Feature/Tool Beautiful Soup Selenium Scrapy
Primary Use HTML/XML Parsing Web Automation Large-Scale Web Scraping
Ease of Use Easy for beginners Moderate Steeper learning curve
Performance Fast for simple tasks Slower, resource-intensive Fast, efficient for large tasks
JS Heavy Sites Limited (needs extra handling) Excellent (renders JS) Good (with some workarounds)
Scalability Ideal for small projects Not ideal for large-scale scraping Highly scalable
Integration Works with Python requests Full-fledged browser control Extensive framework capabilities
Best For Quick scraping tasks, learning basics Automating browser tasks, handling JS-heavy sites Advanced web scraping, large-scale projects


So, in the end, if you are looking for automation go to Selenium and if you are looking for web scraping go for Beautiful Soup or/and Scrapy (nothing prohibits you from using both).

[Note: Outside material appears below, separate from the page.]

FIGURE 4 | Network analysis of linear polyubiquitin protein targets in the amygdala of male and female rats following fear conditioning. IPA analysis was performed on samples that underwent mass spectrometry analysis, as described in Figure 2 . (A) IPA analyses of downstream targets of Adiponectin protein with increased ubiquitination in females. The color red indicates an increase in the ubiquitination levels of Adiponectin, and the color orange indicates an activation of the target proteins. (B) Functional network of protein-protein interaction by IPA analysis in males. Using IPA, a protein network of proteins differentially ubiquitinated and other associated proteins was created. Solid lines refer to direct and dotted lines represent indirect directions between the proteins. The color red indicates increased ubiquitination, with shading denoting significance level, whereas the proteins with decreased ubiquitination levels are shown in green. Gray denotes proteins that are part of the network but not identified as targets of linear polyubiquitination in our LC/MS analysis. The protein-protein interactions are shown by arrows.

Wait, and what about the JS-heavy sites?

Yeah, Selenium makes things easy on this front, but it’s really slow and hardware-hungry (it’s a browser in the end, everybody knows that they are becoming almost as containerized operational systems (OS)). If you need to cut costs and be blazing fast you need to go raw and do the extra request by yourself (inspect the website with the dev tools and discover what request gets the data you want) and replicate it in Beautiful Soup/Scrapy. That’s a no-brainer: when scraping, rendering is helpful for the human eye, but remember that you don’t want to render things, what you really want is the data.

4. TLDR

What to choose if I’m starting and don’t need to do a lot of requests?

  • Beautiful Soup.
  • But what if the site is JS-heavy?
    • Selenium or Playwright.

What if I do need a lot of requests? (being I a beginner or not)

  • Go for Scrapy (if you are a beginner, be brave, the effort will pay off).

If I want to automate web interactions, maybe RPA?

  • Selenium/Playwright.
  • You might go raw with BeatitulSoup/Scrapy, translating click and API calls, it depends on your project’s requirements. Going raw will ask you to understand the web better (API calls, headers, sessions, cookies).

Appendix A: Exploring Additional Webpage Rendering Tools

While I’ve highlighted the use of raw HTTP requests and Selenium, it’s worth noting that the ecosystem of tools for webpage rendering is rich with options. You can explore tools like Playwright, which offers browser automation capabilities such as Selenium, or Splash, a lightweight browser render service that integrates well with Scrapy. For those seeking a more managed solution, services like Zyte can render pages on your behalf.

Transitioning to raw HTTP requests can be a smooth process. Here’s an approach to deepen your web scraping techniques progressively:

  1. Begin with Python’s requests library in pair with Beautiful Soup. This will introduce you to the basics of web scraping and HTML parsing.
  2. Move on to browser-based scraping with Selenium to handle JavaScript-heavy websites. You can continue to use Beautiful Soup to parse the HTML content fetched.
  3. Integrate Splash with Scrapy if you’re working within the Scrapy framework and need to render JavaScript without a full-fledged browser.
  4. Consider using Zyte’s rendering service for a server-side solution that can scale and handle complex scraping tasks without the need to manage browsers or proxies yourself.
  5. When ready, make the leap to Scrapy for an all-in-one framework experience, providing you with asynchronous processing capabilities and a wide range of built-in features for large-scale web scraping projects.

By pacing your learning this way, you’ll build a solid foundation in web scraping and automation, allowing you to choose the right tool for each job with more confidence.

Appendix B: Waiting for browser rendering sucks

Browser rendering delays are a common pain point in web scraping, particularly on JavaScript-rich sites. Playwright claims to handle these delays more adeptly than Selenium, though I’ve yet to thoroughly test this myself. From experience, Selenium’s built-in wait functions often fall short on such sites. I once had to engineer custom wait functions to deal with a particularly tricky site, which required me to measured max image dissimilarity between sequential screenshots to determine when the page had fully loaded.